Friedrich Horschelt (14 April 1793, Cologne - 9 December 1876, Munich) was a German ballet master and impresario.

==Biography==
He was the son of a ballet master. In 1805, after his father's death, his mother took him and his three sisters on a tour and, in 1806, settled in Vienna. From 1811, he was a dancer and choreographer at the Leopoldstädter Theater. Three years later, he became the assistant to the ballet master at the Theater an der Wien.

In 1815, he created a children's ballet company there, with financial support from Ferdinánd Pálffy, the theater's manager. The famous dancers who got their start with him included, among others, Fanny Elssler, Therese Elssler and Therese Heberle. He directed the company until 1821, when he relocated to Munich to take an appointment as Court Ballet Master.

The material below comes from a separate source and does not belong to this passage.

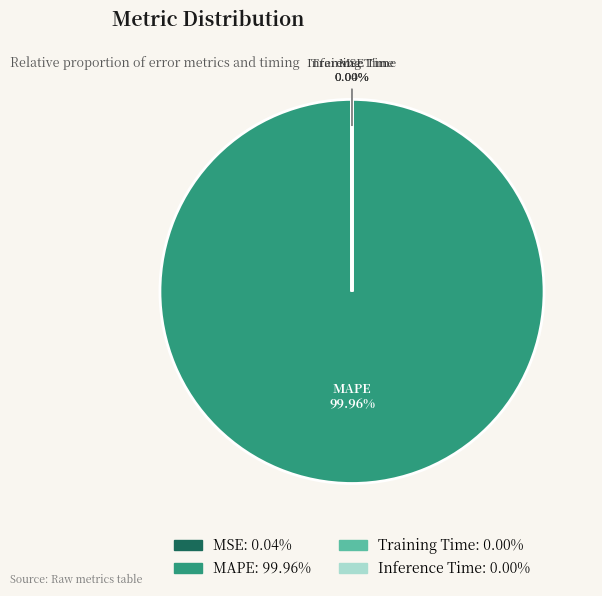

Which slice represents more than half of the pie?

MAPE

The following year, his ballet company was disbanded, by Imperial order, as the result of a scandal involving Prince Aloys von Kaunitz-Rietberg, who was accused of molesting almost two hundred underage girls, most of whom were in the company. Some believed that Horschelt left Vienna because he was aware of the abuse.

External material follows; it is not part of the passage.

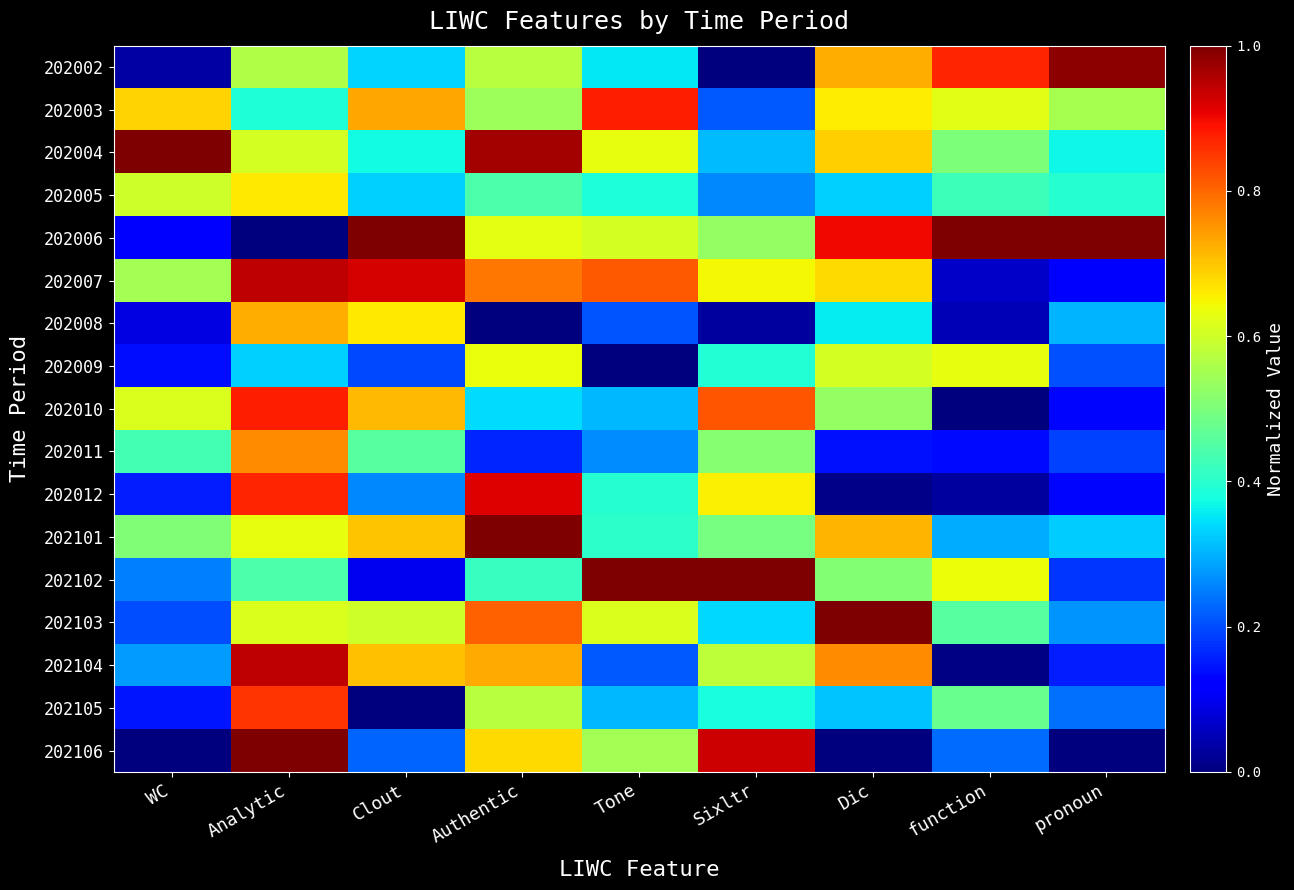

Between Tone and function, which series saw the biggest shift?

202007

He held the court position until 1829, when his new company began to suffer financial difficulties, and was eventually dissolved. After that, he went on a tour with his wife, Babette Eckner (1804-1889), who was also a dancer; giving guest performances in Vienna, Stuttgart and Milan. In 1837, he was invited back to Munich. He became blind in 1848, and was forced to retire.

His sons, Theodor and Friedrich, both became painters. The former specialized in battle scenes and the latter in portraits. His son, August (1830-1887), followed in his father's footsteps as a dancer.